EXCERPT TO READ:
⟨
When you finally walk away, you do it knowing the truth. They were never going to change. They were never the person they pretended to be. You were never the problem.

Awareness is the first crack of light. Honestly, it's everything. Without awareness you can't heal at all.

But I'm not going to lie to you and say healing makes you brand new. It doesn't. You can heal and still have scars. You can build a beautiful life and still flinch when someone uses a certain tone of voice.

You can be genuinely happy and still have nights where you lie in bed and the memories come crawling back.

That's not failure. That's just being someone who lived through something.

Learning to love yourself when you've never been taught how

Have you ever watched someone who just, I don't know, likes themselves easily? They walk into rooms like they belong there. They don't apologize for taking up space. They don't second guess every text they send.

And you stand there thinking, "How? How is that so simple for them?"

It's not that they're better. It's that they were given different starting materials. They had people who showed them their worth from day one. You had someone who chipped away at yours from day one.

So now you have to do the work they never had to do. You have to teach yourself something most people learned by osmosis. And it feels clunky. It feels like trying to write with your wrong hand. Some days you'll do it brilliantly.

Other days you'll fall back into the old loops.

That's normal. That's the work.

The radar you didn't ask for, but now own

Here's the silver lining, and I do think there is one.

You now have a narcissist radar built into your bones. You can smell them. You can spot the love bombing, the sudden interest, the slightly too quick intimacy, the way they talk about their ex. You know the patter. You know the rhythm.

That radar will protect you for the rest of your life. It's not a small thing. It's huge. It means the next time someone tries to pull you in with charm and promises, you'll feel a little click in your gut and know to step back.

You earned that the hard way. Use it. Trust it. And surround yourself with people who never set it off, the loyal ones, the honest ones, the ones who don't need anything from you except your company.

That's a different kind of normal. And it's the one you actually deserve.
⟩
MATERIAL PROVIDED:
⟨
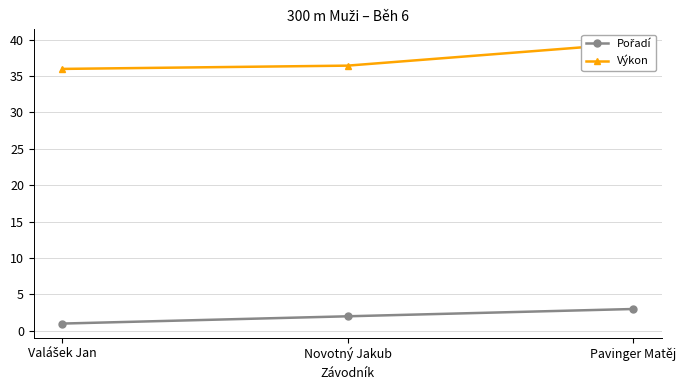

List the series in order of their overall mean, lowest first.

Pořadí, Výkon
⟩
Retype the stretch from "You now have" through "to step back." in the passage above on healing after a narcissistic relationship.

You now have a narcissist radar built into your bones. You can smell them. You can spot the love bombing, the sudden interest, the slightly too quick intimacy, the way they talk about their ex. You know the patter. You know the rhythm.

That radar will protect you for the rest of your life. It's not a small thing. It's huge. It means the next time someone tries to pull you in with charm and promises, you'll feel a little click in your gut and know to step back.